The Sussex County Master Gardeners are pleased to announce the dates of several events to be held in their Demonstration Garden this spring and summer.  The garden is located behind the county Extension office, 16483 County Seat Highway (Route 9), Georgetown, Del., approximately ¼ miles west of Sussex Tech High School. All events are free to the public.

Garden Walks will be held on Thursday, May 13, 2010 at 7 p.m. and on Thursday, June 24, 2010 at 7p.m.    In addition to enjoying the garden, a number of Master Gardeners will be available to provide information and help on a wide variety of gardening topics including:  lawns, vegetable gardens, perennial gardens, shrubs and insects. 
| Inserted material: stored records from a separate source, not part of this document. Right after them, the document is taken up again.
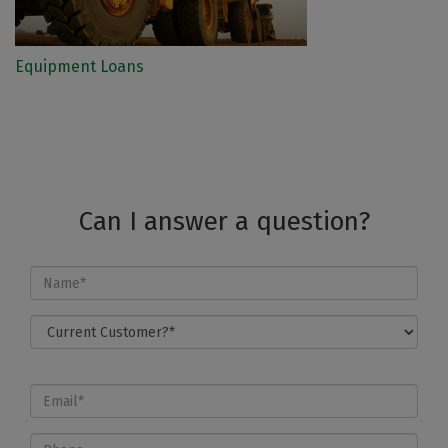
Equipment Loans
Can I answer a question?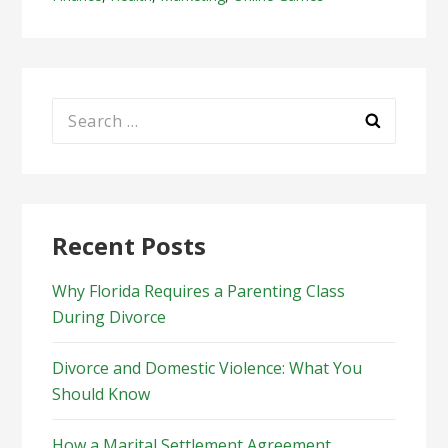
Search
for:
Recent Posts
Why Florida Requires a Parenting Class
During Divorce
Divorce and Domestic Violence: What You
Should Know
How a Marital Settlement Agreement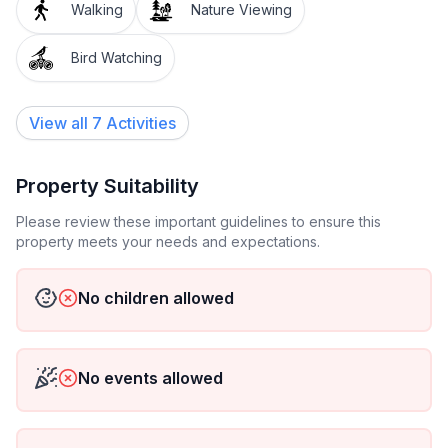
Walking
Nature Viewing
set.
Bird Watching
During kayaking season, your rental also comes with
a free hour rental per guest.
View all 7 Activities
PLEASE NOTE- We are located in a FLOOD ZONE,
and there is always a possibility that we will have to
cancel in the case of a natural disaster.
Property Suitability
Please review these important guidelines to ensure this
ALSO- We are DIRECTLY on the water, which means
property meets your needs and expectations.
there WILL be bugs. The river is beautiful, but it is also
home to many critters.
No children allowed
No events allowed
The Master Gardeners Annual Open House will be held on Saturday, July 17, 2010, from 10 a.m. to 2 p.m.  This ‘Day in the Garden’ event features, in addition to the garden, information stations on a number of gardening subjects, a plant clinic, activities in the Children’s Garden, and a plant sale.  Details of this event will be available on the website in June.            

The Sussex County Master Gardeners are the volunteer arm of Delaware Cooperative Extension for both the University of Delaware and Delaware State University. It is the policy of the Delaware Cooperative Extension System that no person shall be subjected to discrimination on the grounds of race, color, sex, disability, age or national origin. Delaware Cooperative Extension welcomes and encourages participation of all individuals.  If a member of the public has special needs that need to be accommodated, please contact the office two weeks prior to the event at 302-856-7303.